BEGIN

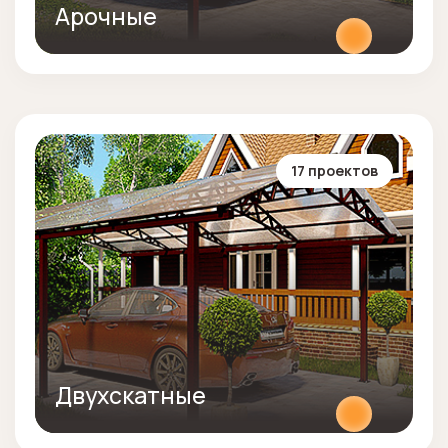
Арочные
17 проектов
Двухскатные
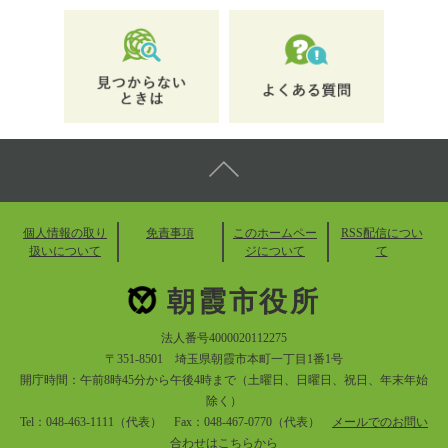
個人情報の取り
免責事項
このホームペー
RSS配信につい
扱いについて
ジについて
て
朝霞市役所
法人番号4000020112275
〒351-8501 埼玉県朝霞市本町一丁目1番1号
開庁時間：午前8時45分から午後4時まで（土曜日、日曜日、祝日、年末年始
除く）
Tel：048-463-1111（代表） Fax：048-467-0770（代表）
メールでのお問い
合わせはこちらから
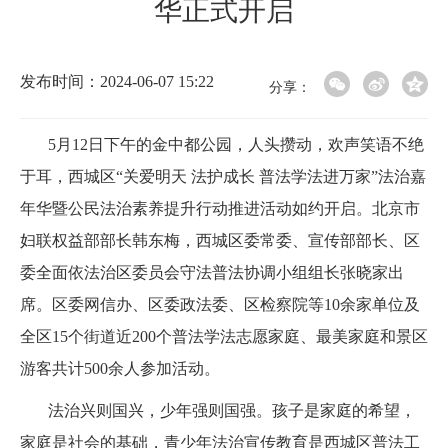
华正式开启
发布时间：2024-06-07 15:22
分享：
5
月12日下午的金中都公园，人头攒动，欢声笑语不绝
于耳，西城区“关爱明天 法护成长 普法学法进万家”法治嘉
年华暨公民法治素养提升行动推进活动如约开启。北京市
妇联权益部部长韩东梅，西城区委常委、宣传部部长、区
委全面依法治区委员会守法普法协调小组组长张晓家出
席。区委网信办、区委政法委、区检察院等10余家单位及
全区15个街道近200个普法学法志愿家庭、最美家庭和景区
游客共计500余人参加活动。
法治兴则国兴，少年强则国强。孩子是家庭的希望，
家庭是社会的基础，青少年法治宣传教育是西城区普法工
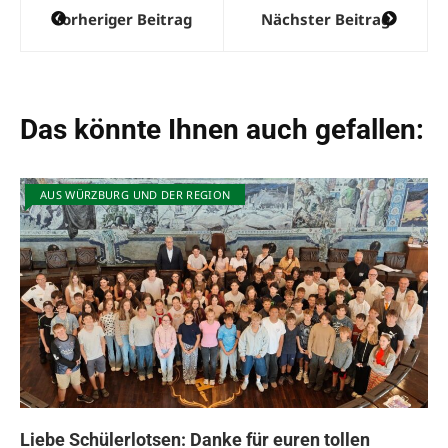
Beitragsnavigation
Vorheriger Beitrag
Nächster Beitrag
Das könnte Ihnen auch gefallen:
AUS WÜRZBURG UND DER REGION
Liebe Schülerlotsen: Danke für euren tollen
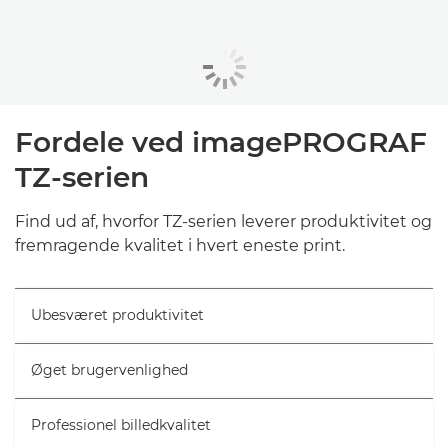
Fordele ved imagePROGRAF
TZ-serien
Find ud af, hvorfor TZ-serien leverer produktivitet og
fremragende kvalitet i hvert eneste print.
Ubesværet produktivitet
Øget brugervenlighed
Professionel billedkvalitet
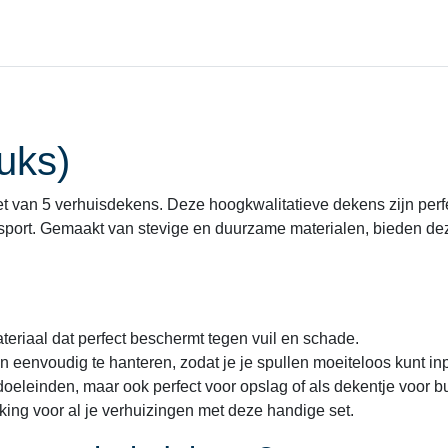
uks)
t van 5 verhuisdekens. Deze hoogkwalitatieve dekens zijn per
ansport. Gemaakt van stevige en duurzame materialen, bieden d
iaal dat perfect beschermt tegen vuil en schade.
n eenvoudig te hanteren, zodat je je spullen moeiteloos kunt i
oeleinden, maar ook perfect voor opslag of als dekentje voor bui
ing voor al je verhuizingen met deze handige set.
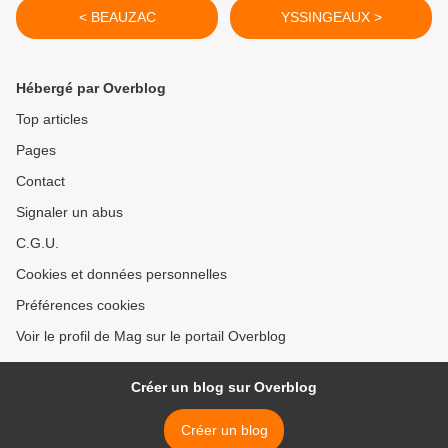
< BEAUZAC
YSSINGEAUX >
Hébergé par Overblog
Top articles
Pages
Contact
Signaler un abus
C.G.U.
Cookies et données personnelles
Préférences cookies
Voir le profil de Mag sur le portail Overblog
Créer un blog sur Overblog
Créer un blog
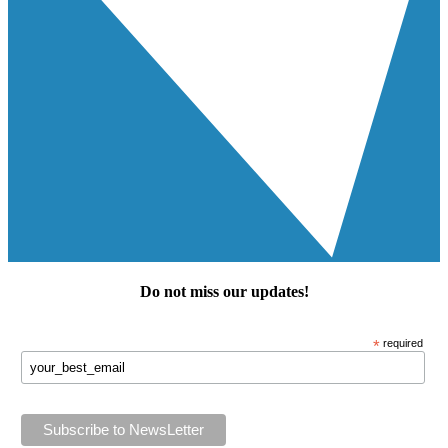
Do not miss our
updates
!
*
required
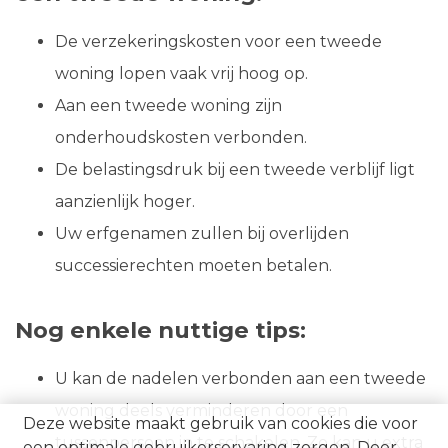
De verzekeringskosten voor een tweede
woning lopen vaak vrij hoog op.
Aan een tweede woning zijn
onderhoudskosten verbonden.
De belastingsdruk bij een tweede verblijf ligt
aanzienlijk hoger.
Uw erfgenamen zullen bij overlijden
successierechten moeten betalen.
Nog enkele nuttige tips:
U kan de nadelen verbonden aan een tweede
woning deels verminderen door een
Deze website maakt gebruik van cookies die voor
tussenpersoon in te schakelen. Zo kan u extra
een optimale gebruikerservaring zorgen. Door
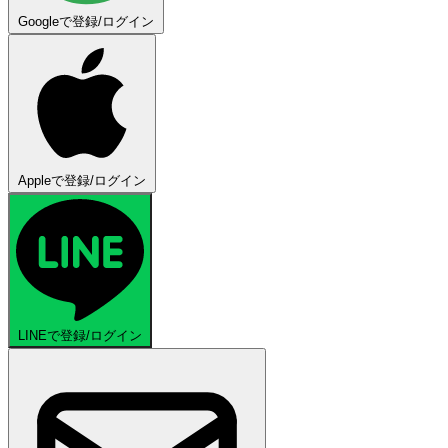
Googleで登録/ログイン
Appleで登録/ログイン
LINEで登録/ログイン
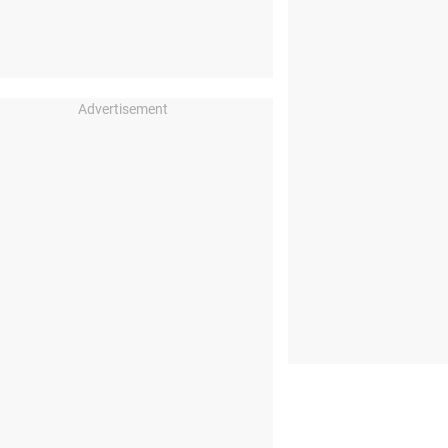
Advertisement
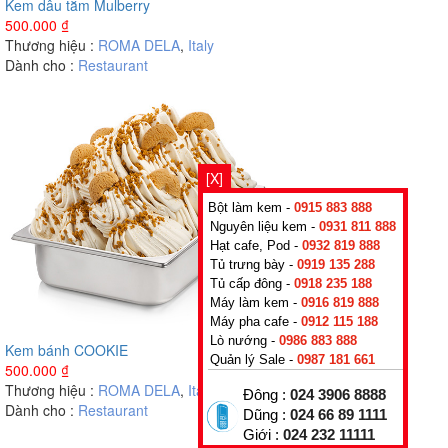
Kem dâu tằm Mulberry
500.000
₫
Thương hiệu :
ROMA DELA
,
Italy
Dành cho :
Restaurant
[X]
Bột làm kem -
0915 883 888
Nguyên liệu kem -
0931 811 888
Hạt cafe, Pod -
0932 819 888
Tủ trưng bày -
0919 135 288
Tủ cấp đông -
0918 235 188
Máy làm kem -
0916 819 888
Máy pha cafe -
0912 115 188
Lò nướng -
0986 883 888
Kem bánh COOKIE
Quản lý Sale -
0987 181 661
500.000
₫
Thương hiệu :
ROMA DELA
,
Italy
Đông :
024 3906 8888
Dành cho :
Restaurant
Dũng :
024 66 89 1111
Giới :
024 232 11111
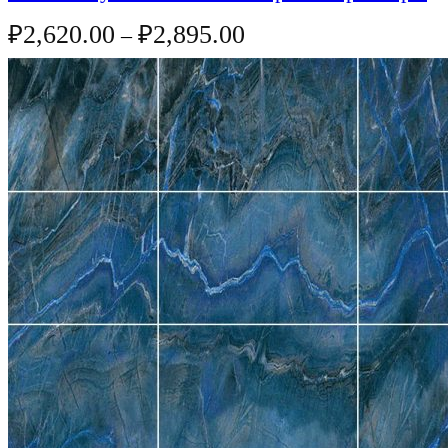
₽
2,620.00
₽
2,895.00
–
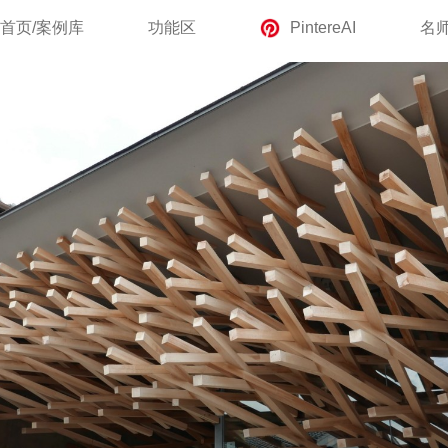
首页/案例库
功能区
PintereAI
名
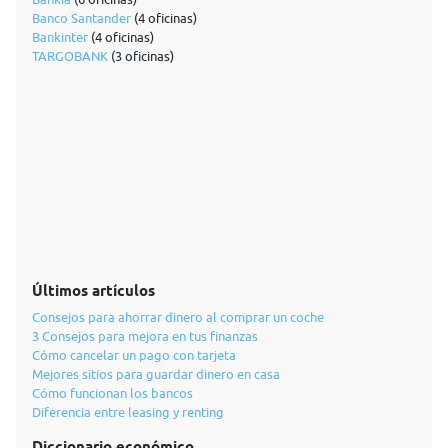
Banco Santander
(4 oficinas)
Bankinter
(4 oficinas)
TARGOBANK
(3 oficinas)
Últimos artículos
Consejos para ahorrar dinero al comprar un coche
3 Consejos para mejora en tus finanzas
Cómo cancelar un pago con tarjeta
Mejores sitios para guardar dinero en casa
Cómo funcionan los bancos
Diferencia entre leasing y renting
Diccionario económico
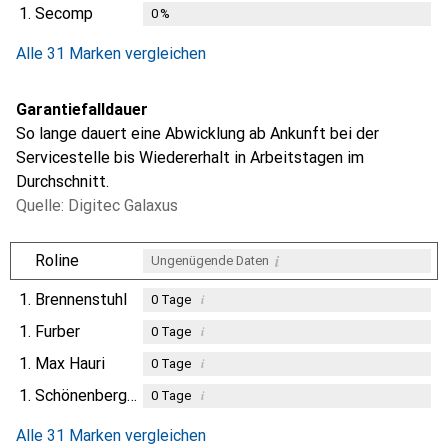
1.
Secomp
0
%
Alle 31 Marken vergleichen
Garantiefalldauer
So lange dauert eine Abwicklung ab Ankunft bei der
Servicestelle bis Wiedererhalt in Arbeitstagen im
Durchschnitt.
Quelle: Digitec Galaxus
i
Roline
Ungenügende Daten
1.
Brennenstuhl
i
0
Tage
1.
Furber
i
0
Tage
1.
Max Hauri
i
0
Tage
1.
Schönenberger
i
0
Tage
Alle 31 Marken vergleichen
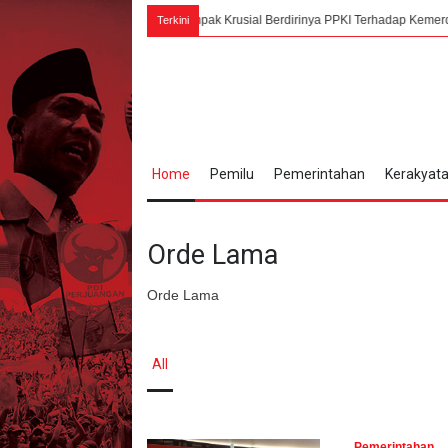
7 Agustus 1945, Dampak Krusial Berdirinya PPKI Terhadap Kemerdekaan Indon
Terkini
Home
Pemilu
Pemerintahan
Kerakyat
Orde Lama
Orde Lama
All
Pemerintahan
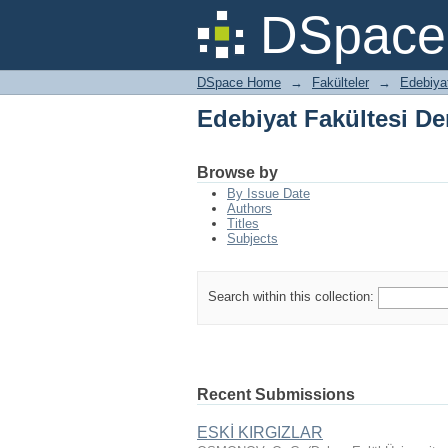
Edebiyat Fakültesi Der
DSpace 
DSpace Home
→
Fakülteler
→
Edebiyat
Edebiyat Fakültesi Der
Browse by
By Issue Date
Authors
Titles
Subjects
Search within this collection:
Recent Submissions
ESKİ KIRGIZLAR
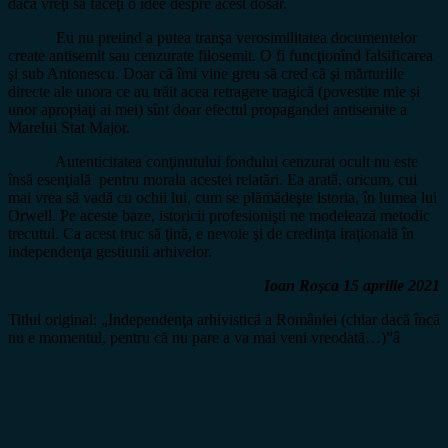
dacă vreţi să faceţi o idee despre acest dosar.
Eu nu pretind a putea tranşa verosimilitatea documentelor
create antisemit sau cenzurate filosemit. O fi funcţionînd falsificarea
şi sub Antonescu. Doar că îmi vine greu să cred că şi mărturiile
directe ale unora ce au trăit acea retragere tragică (povestite mie și
unor apropiaţi ai mei) sînt doar efectul propagandei antisemite a
Marelui Stat Major.
Autenticitatea conţinutului fondului cenzurat ocult nu este
însă esenţială pentru morala acestei relatări. Ea arată, oricum, cui
mai vrea să vadă cu ochii lui, cum se plămădeşte istoria, în lumea lui
Orwell. Pe aceste baze, istoricii profesionişti ne modelează metodic
trecutul. Ca acest truc să ţină, e nevoie şi de credinţa iraţională în
independenţa gestiunii arhivelor.
Ioan Roşca 15 aprilie 2021
Titlul original: „Independenţa arhivistică a României (chiar dacă încă
nu e momentul, pentru că nu pare a va mai veni vreodată…)”â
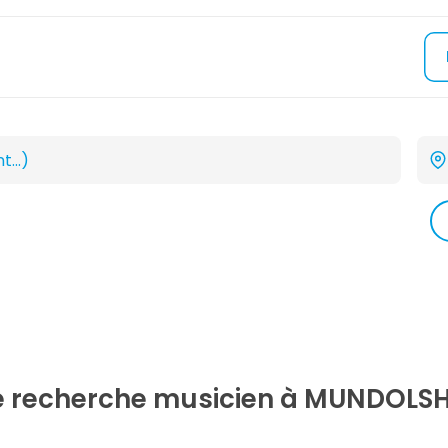
re recherche
musicien
à MUNDOLSH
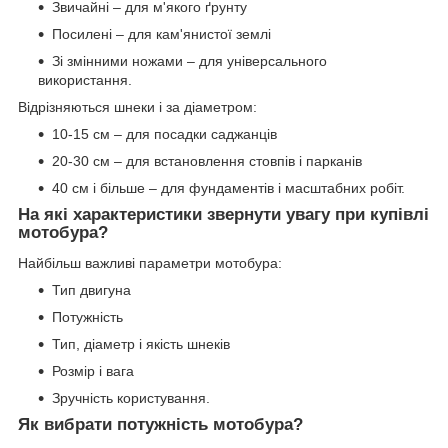
Звичайні – для м'якого ґрунту
Посилені – для кам'янистої землі
Зі змінними ножами – для універсального
використання.
Відрізняються шнеки і за діаметром:
10-15 см – для посадки саджанців
20-30 см – для встановлення стовпів і парканів
40 см і більше – для фундаментів і масштабних робіт.
На які характеристики звернути увагу при купівлі
мотобура?
Найбільш важливі параметри мотобура:
Тип двигуна
Потужність
Тип, діаметр і якість шнеків
Розмір і вага
Зручність користування.
Як вибрати потужність мотобура?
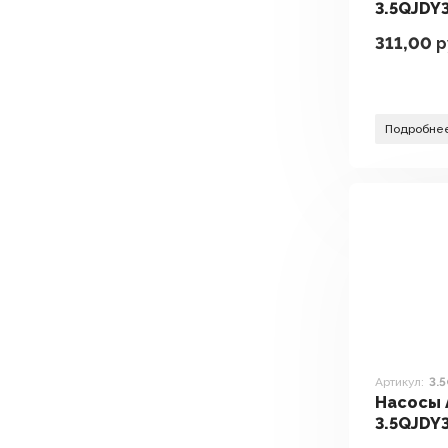
3.5QJDY
311,00
р
Подробне
Артикул:
3.
Насосы 
3.5QJDY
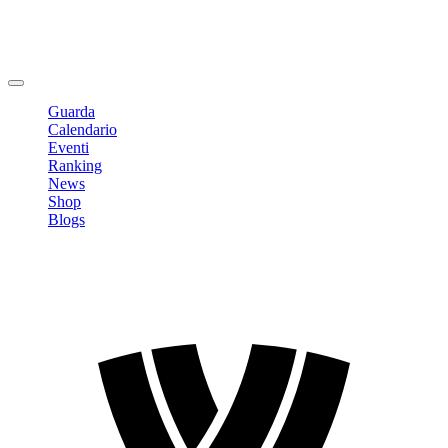
Modifica profilo
Cambia Password
Logout
Guarda
Calendario
Eventi
Ranking
News
Shop
Blogs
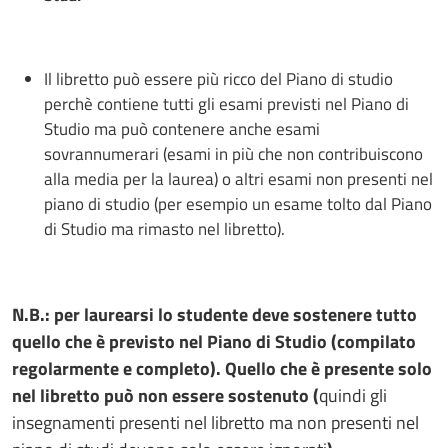
Il libretto può essere più ricco del Piano di studio
perchè contiene tutti gli esami previsti nel Piano di
Studio ma può contenere anche esami
sovrannumerari (esami in più che non contribuiscono
alla media per la laurea) o altri esami non presenti nel
piano di studio (per esempio un esame tolto dal Piano
di Studio ma rimasto nel libretto).
N.B.: per laurearsi lo studente deve sostenere tutto
quello che è previsto nel Piano di Studio (compilato
regolarmente e completo). Quello che è presente solo
nel libretto può non essere sostenuto (
quindi gli
insegnamenti presenti nel libretto ma non presenti nel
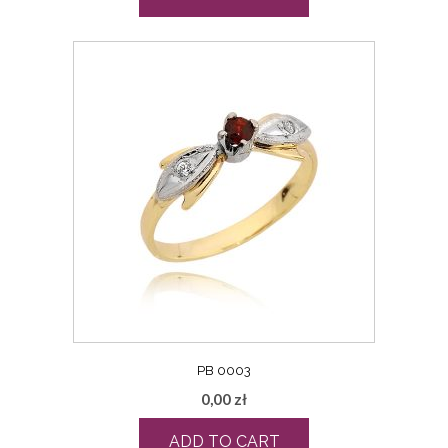
PB 0003
0,00
zł
ADD TO CART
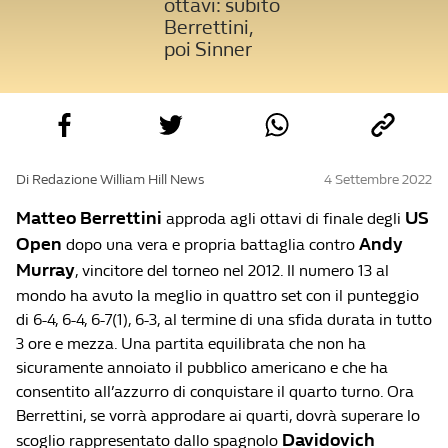
ottavi: subito
Berrettini,
poi Sinner
Di Redazione William Hill News
4 Settembre 2022
Matteo Berrettini
US
approda agli ottavi di finale degli
Open
Andy
dopo una vera e propria battaglia contro
Murray
, vincitore del torneo nel 2012. Il numero 13 al
mondo ha avuto la meglio in quattro set con il punteggio
di 6-4, 6-4, 6-7(1), 6-3, al termine di una sfida durata in tutto
3 ore e mezza. Una partita equilibrata che non ha
sicuramente annoiato il pubblico americano e che ha
consentito all’azzurro di conquistare il quarto turno. Ora
Berrettini, se vorrà approdare ai quarti, dovrà superare lo
Davidovich
scoglio rappresentato dallo spagnolo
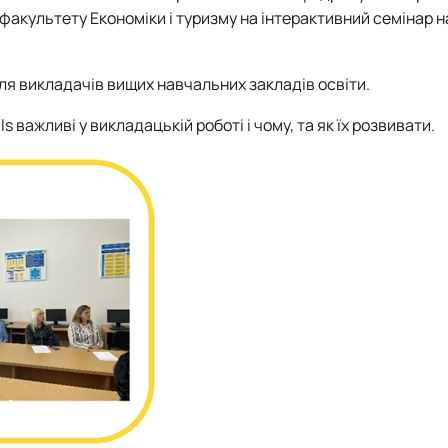
факультету Економіки і туризму на інтерактивний семінар 
ля викладачів вищих навчальних закладів освіти.
ls важливі у викладацькій роботі і чому, та як їх розвивати.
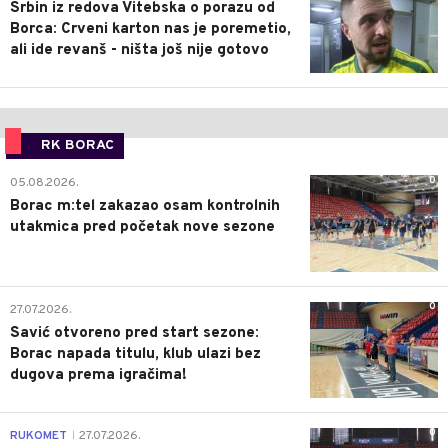
Srbin iz redova Vitebska o porazu od
Borca: Crveni karton nas je poremetio,
ali ide revanš - ništa još nije gotovo
RK BORAC
0
05.08.2026.
Borac m:tel zakazao osam kontrolnih
utakmica pred početak nove sezone
0
27.07.2026.
Savić otvoreno pred start sezone:
Borac napada titulu, klub ulazi bez
dugova prema igračima!
0
RUKOMET
27.07.2026.
|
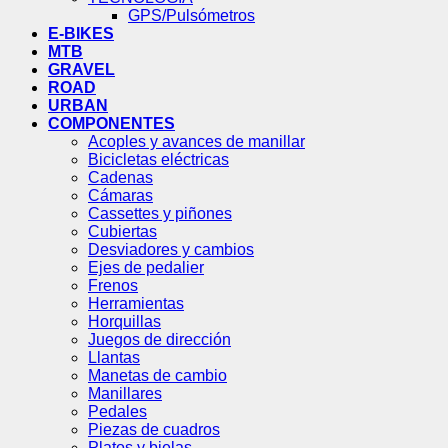
GPS/Pulsómetros
E-BIKES
MTB
GRAVEL
ROAD
URBAN
COMPONENTES
Acoples y avances de manillar
Bicicletas eléctricas
Cadenas
Cámaras
Cassettes y piñones
Cubiertas
Desviadores y cambios
Ejes de pedalier
Frenos
Herramientas
Horquillas
Juegos de dirección
Llantas
Manetas de cambio
Manillares
Pedales
Piezas de cuadros
Platos y bielas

END

Problem →
Check each line of the listing above for the string "zijn", and report how many lines contain it, as a number alone.

Written reply →
2